Bruno de Lencastre* | Diário de Notícias | opinião
No próximo ano, Timor-Leste celebra 20 anos sobre a sua independência. Como todos sabemos, a sua autonomia resultou de um longo processo que mostrou ao mundo que vale a pena resistir e que há batalhas que não podem deixar de ser travadas, sobretudo face a situações de gritante injustiça. Mesmo quando não se vislumbravam soluções a curto prazo, os timorenses acreditaram e mostraram-nos que é sempre possível a prevalência dos valores e dos princípios universais, os mesmos que estão na base da acção global das Nações Unidas.
Recordamos que Timor-Leste foi, durante muito tempo, considerado uma causa perdida, mas que, mesmo assim, foi fazendo o seu caminho. O sucesso deste processo deve-se, em larga medida, à confluência de vários factores, desde o empenho de países irmãos - sobretudo do universo dos países da CPLP -, de personalidades e facções políticas de importantes países da região, à solidariedade internacional, que sempre se recusou a calar a tirania e, fundamentalmente, à vontade, firmeza e coragem constantes do povo timorense, que nunca baixou os braços face ao quotidiano de adversidade.
Não nos podemos igualmente esquecer de que, na época, ocorreu uma importante mudança política na Indonésia, resultando daí a aceleração do processo de libertação de Timor-Leste. Com a queda do regime de Suharto e a ascensão ao poder de um regime que se apresentava como democrático, foi possível criar um enquadramento jurídico que afirmasse os valores e princípios sobre uma situação política que, há muito, violava o direito internacional. E, para mim, é esta a grande lição a reter de Timor-Leste - a audácia no momento certo e a vontade política enquadrada pelo direito internacional como factores determinantes para este sucesso colossal na história das Nações Unidas, que, pela primeira vez na sua história, governaram um Estado em processo de transição para a independência.
Com a almejada liberdade garantida, a vontade da liderança política timorense e com o extraordinário apoio da comunidade internacional foi possível criar condições para, naquele pequeno território, desenvolver um Estado assente em princípios e valores democráticos e de respeito pelos direitos humanos, conceitos pouco comuns na região. Tanto assim é que os avanços democráticos de Timor-Leste são dignos de registo anual nos vários índices globais de qualidade da liberdade democrática, colocando o pequeno e jovem país sistematicamente à frente dos restantes países do sudeste asiático.

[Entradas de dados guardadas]
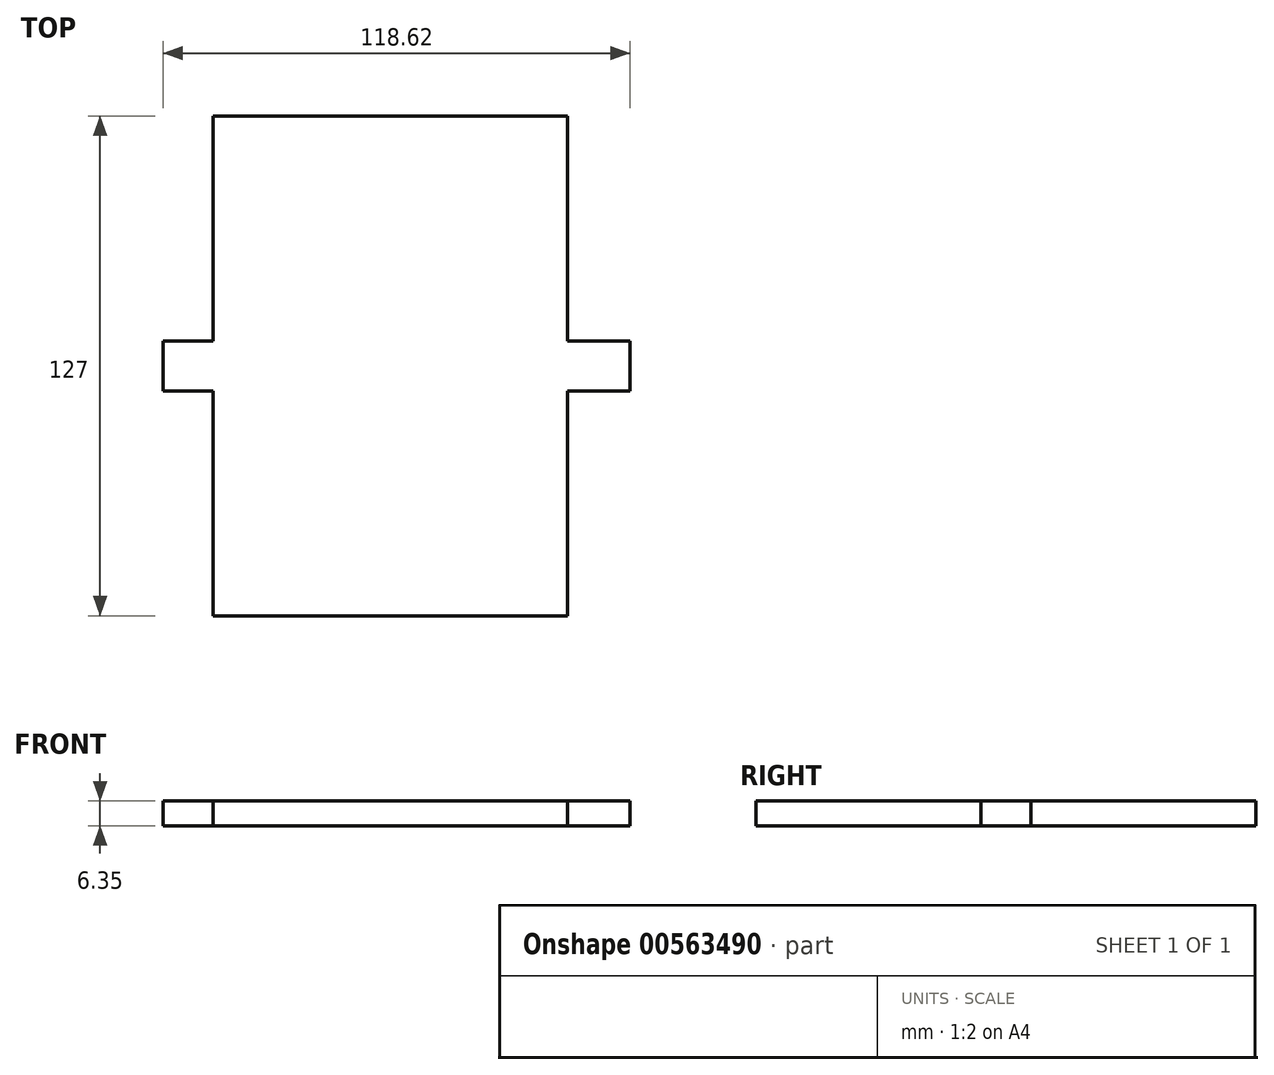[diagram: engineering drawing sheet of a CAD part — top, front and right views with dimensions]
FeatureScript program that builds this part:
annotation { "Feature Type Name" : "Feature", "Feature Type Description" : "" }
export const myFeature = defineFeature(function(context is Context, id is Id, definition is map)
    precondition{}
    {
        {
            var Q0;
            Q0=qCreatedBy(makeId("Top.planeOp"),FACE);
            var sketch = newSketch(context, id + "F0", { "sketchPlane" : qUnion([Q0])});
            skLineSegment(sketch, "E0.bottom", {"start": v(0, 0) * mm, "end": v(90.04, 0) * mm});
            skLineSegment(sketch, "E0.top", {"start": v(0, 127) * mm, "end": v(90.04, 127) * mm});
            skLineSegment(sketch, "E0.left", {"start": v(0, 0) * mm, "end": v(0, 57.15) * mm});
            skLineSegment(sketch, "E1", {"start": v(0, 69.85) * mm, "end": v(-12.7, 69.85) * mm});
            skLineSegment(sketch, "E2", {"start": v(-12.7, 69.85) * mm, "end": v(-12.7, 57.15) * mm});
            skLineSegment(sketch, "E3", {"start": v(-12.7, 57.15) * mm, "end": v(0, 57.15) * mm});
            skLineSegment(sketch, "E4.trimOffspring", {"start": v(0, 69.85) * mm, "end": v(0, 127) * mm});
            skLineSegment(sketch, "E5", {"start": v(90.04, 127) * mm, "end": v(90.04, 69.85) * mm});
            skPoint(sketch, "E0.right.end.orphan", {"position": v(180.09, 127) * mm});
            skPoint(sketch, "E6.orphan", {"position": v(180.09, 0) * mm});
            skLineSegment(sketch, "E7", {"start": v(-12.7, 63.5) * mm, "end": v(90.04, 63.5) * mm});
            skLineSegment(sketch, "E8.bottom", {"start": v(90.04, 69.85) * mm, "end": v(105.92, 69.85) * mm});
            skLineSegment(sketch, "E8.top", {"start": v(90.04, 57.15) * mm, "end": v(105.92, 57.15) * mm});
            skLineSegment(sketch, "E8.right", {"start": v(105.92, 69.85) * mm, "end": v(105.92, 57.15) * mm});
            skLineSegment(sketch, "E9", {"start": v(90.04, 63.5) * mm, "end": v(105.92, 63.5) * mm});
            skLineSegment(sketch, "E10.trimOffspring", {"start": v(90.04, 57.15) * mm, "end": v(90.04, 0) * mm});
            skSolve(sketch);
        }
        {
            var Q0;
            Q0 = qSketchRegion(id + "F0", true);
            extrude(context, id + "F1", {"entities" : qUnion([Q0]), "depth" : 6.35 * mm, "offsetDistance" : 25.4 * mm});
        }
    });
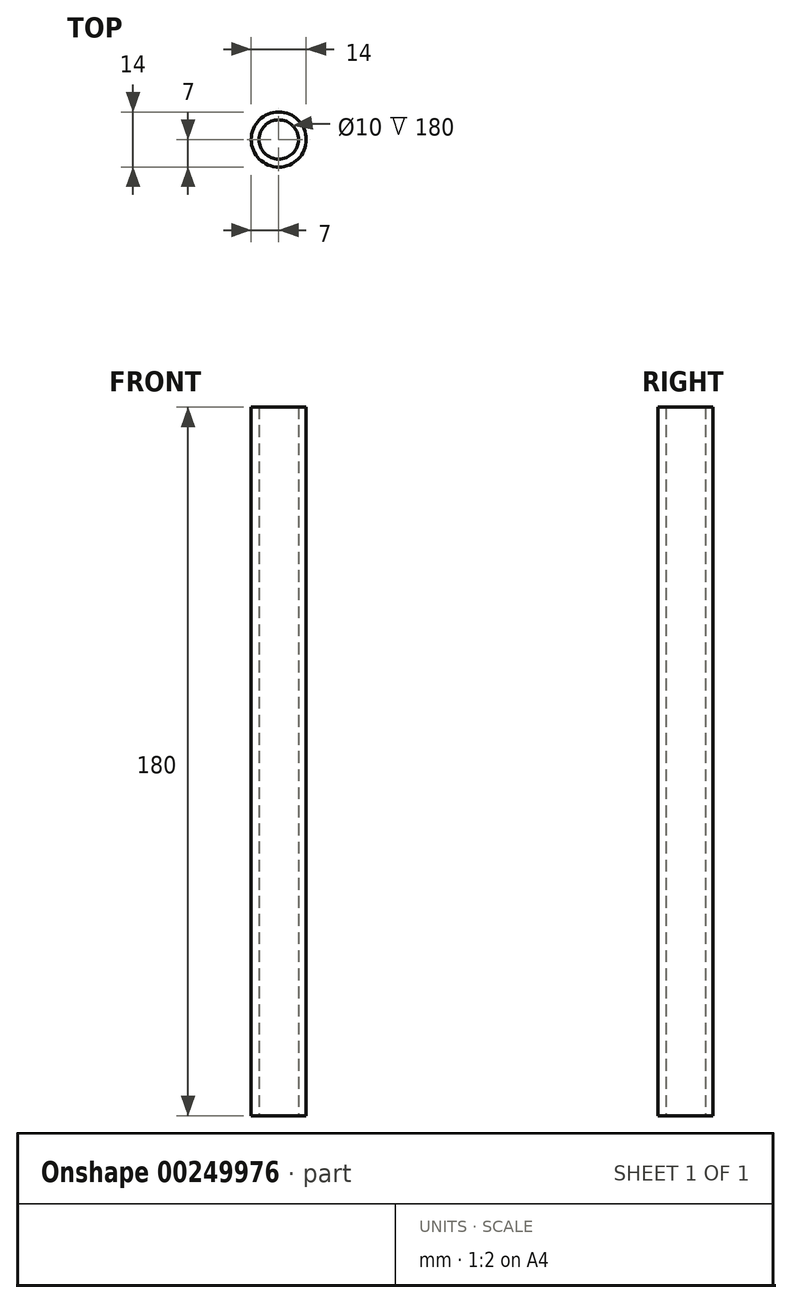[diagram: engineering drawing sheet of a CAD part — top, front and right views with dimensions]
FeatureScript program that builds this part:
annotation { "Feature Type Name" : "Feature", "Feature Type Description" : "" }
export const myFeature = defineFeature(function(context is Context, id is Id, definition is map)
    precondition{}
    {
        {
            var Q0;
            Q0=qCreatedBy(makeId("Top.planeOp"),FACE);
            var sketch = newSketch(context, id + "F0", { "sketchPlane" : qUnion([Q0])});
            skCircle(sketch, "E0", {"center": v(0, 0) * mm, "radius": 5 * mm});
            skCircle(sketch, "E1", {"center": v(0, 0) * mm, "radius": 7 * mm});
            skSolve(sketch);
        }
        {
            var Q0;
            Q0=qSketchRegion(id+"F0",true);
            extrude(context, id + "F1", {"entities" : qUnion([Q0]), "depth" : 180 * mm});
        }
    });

...

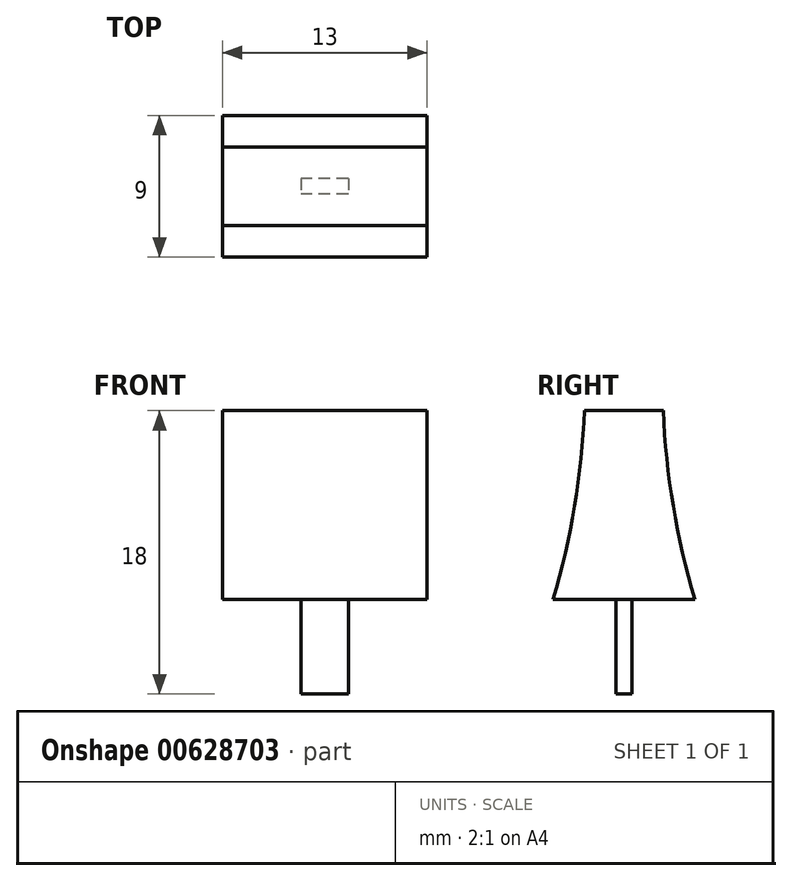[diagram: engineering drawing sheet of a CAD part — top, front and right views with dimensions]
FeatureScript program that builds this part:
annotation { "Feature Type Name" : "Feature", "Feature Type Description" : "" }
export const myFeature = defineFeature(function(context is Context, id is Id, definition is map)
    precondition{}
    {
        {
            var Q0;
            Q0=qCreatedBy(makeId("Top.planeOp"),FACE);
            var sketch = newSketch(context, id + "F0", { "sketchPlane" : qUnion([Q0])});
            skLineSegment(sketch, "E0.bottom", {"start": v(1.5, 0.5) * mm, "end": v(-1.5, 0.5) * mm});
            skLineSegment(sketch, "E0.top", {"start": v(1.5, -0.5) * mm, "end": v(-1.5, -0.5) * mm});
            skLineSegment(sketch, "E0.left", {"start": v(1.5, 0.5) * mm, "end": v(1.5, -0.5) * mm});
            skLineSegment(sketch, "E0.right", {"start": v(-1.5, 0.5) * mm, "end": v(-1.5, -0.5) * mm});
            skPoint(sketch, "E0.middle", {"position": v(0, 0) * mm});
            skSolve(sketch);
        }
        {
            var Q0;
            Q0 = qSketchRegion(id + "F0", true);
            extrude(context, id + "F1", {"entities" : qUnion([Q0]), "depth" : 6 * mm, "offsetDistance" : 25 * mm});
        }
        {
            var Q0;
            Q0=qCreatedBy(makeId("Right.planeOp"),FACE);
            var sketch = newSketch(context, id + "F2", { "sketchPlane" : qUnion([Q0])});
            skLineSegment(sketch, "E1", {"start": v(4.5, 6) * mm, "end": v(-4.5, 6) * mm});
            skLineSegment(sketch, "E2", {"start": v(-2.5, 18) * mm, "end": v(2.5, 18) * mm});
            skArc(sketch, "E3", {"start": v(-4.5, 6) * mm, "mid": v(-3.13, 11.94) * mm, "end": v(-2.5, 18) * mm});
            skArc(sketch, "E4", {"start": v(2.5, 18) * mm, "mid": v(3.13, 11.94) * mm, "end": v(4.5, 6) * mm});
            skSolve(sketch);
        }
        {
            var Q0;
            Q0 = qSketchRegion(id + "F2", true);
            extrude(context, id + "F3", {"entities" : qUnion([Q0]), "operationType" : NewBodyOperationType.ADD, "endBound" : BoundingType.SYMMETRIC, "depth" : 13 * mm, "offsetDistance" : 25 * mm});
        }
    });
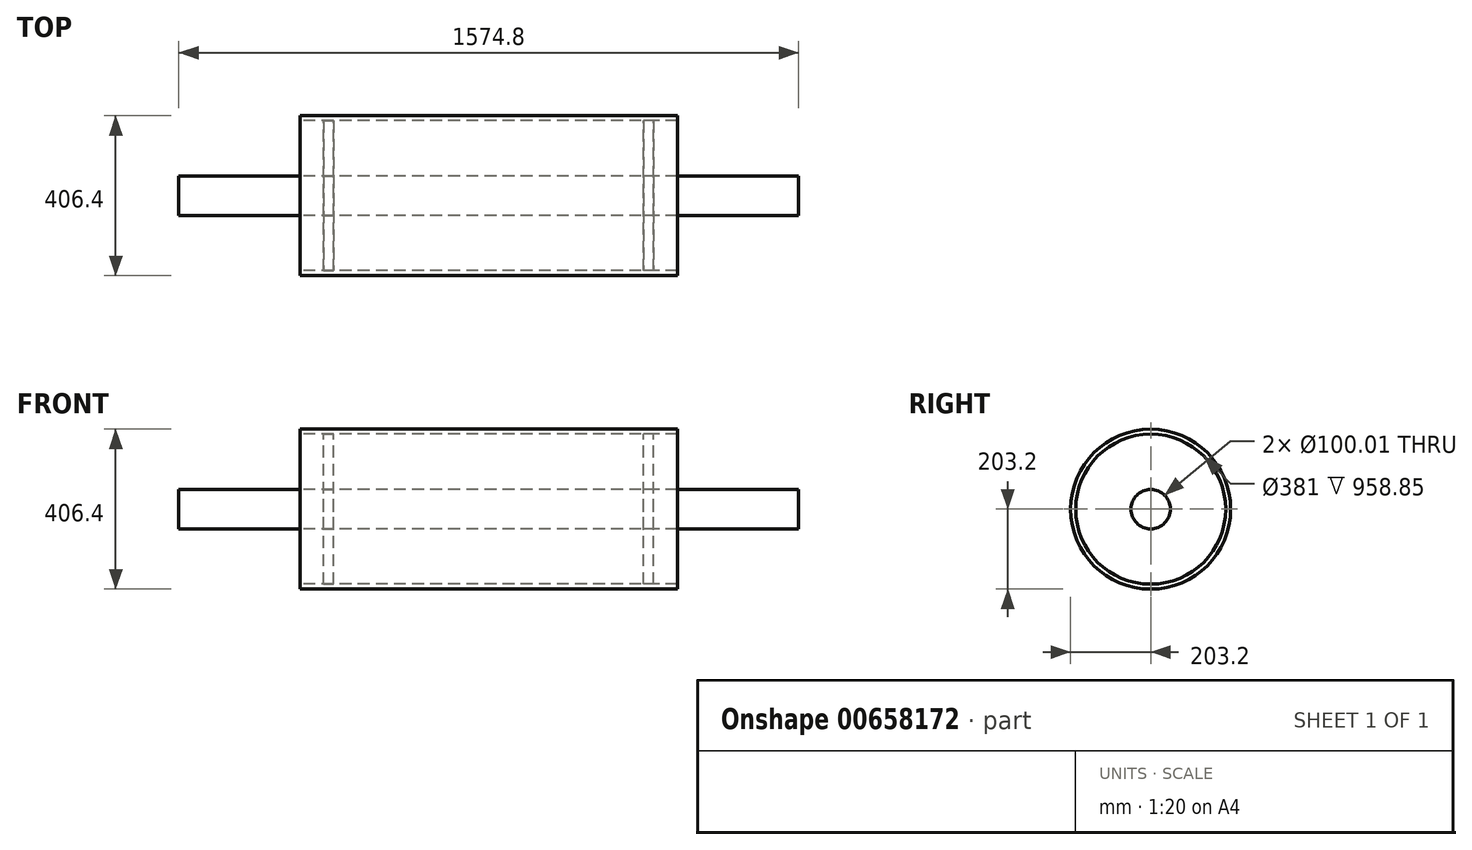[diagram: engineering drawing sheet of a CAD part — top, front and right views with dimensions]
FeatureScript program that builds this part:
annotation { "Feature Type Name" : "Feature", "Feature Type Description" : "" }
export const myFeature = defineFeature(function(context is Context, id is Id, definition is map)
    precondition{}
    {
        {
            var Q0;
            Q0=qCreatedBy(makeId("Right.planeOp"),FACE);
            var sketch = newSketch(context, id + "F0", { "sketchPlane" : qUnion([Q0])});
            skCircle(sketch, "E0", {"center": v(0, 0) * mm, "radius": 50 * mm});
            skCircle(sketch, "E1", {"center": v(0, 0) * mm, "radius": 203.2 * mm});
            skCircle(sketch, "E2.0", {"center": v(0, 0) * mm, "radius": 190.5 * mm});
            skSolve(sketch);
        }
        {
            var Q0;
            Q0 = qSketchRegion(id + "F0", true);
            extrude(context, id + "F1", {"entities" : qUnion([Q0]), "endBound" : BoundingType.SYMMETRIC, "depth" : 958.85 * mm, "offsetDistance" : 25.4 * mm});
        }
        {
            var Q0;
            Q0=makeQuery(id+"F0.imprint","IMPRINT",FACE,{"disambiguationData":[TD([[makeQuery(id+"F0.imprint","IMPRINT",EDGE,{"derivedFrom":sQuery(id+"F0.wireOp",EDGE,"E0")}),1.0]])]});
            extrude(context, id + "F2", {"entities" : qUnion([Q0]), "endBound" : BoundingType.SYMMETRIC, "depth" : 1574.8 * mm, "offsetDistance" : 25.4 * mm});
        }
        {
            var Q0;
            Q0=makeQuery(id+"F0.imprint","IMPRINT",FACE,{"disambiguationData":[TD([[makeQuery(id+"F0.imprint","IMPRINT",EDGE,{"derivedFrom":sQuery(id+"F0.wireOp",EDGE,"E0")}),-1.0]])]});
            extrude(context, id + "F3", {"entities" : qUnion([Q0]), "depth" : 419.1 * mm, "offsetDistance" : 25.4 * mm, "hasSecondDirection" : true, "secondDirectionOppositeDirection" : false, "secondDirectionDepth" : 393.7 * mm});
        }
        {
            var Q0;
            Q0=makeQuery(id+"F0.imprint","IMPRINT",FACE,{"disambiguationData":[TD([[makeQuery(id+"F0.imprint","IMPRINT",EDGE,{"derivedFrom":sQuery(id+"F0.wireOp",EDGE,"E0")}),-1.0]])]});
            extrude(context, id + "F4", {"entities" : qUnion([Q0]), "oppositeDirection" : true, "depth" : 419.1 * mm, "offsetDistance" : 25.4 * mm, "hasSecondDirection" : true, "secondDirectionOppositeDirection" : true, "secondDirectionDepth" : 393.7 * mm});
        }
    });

◆ TRABALHO A FAZER ◆
A: Volte a escrever, sem alterações, o trecho do texto sobre Timor-Leste que se inicia nas palavras "Bruno de Lencastre*" e se fecha em "das Nações Unidas.".
B: Extraia das entradas todas as linhas em que aparece a palavra "radius".

◆ LISTA DE SOLUÇÕES ◆
A:
Bruno de Lencastre* | Diário de Notícias | opinião
No próximo ano, Timor-Leste celebra 20 anos sobre a sua independência. Como todos sabemos, a sua autonomia resultou de um longo processo que mostrou ao mundo que vale a pena resistir e que há batalhas que não podem deixar de ser travadas, sobretudo face a situações de gritante injustiça. Mesmo quando não se vislumbravam soluções a curto prazo, os timorenses acreditaram e mostraram-nos que é sempre possível a prevalência dos valores e dos princípios universais, os mesmos que estão na base da acção global das Nações Unidas.

B:
            skCircle(sketch, "E0", {"center": v(0, 0) * mm, "radius": 5 * mm});
            skCircle(sketch, "E1", {"center": v(0, 0) * mm, "radius": 7 * mm});
            skCircle(sketch, "E0", {"center": v(0, 0) * mm, "radius": 50 * mm});
            skCircle(sketch, "E1", {"center": v(0, 0) * mm, "radius": 203.2 * mm});
            skCircle(sketch, "E2.0", {"center": v(0, 0) * mm, "radius": 190.5 * mm});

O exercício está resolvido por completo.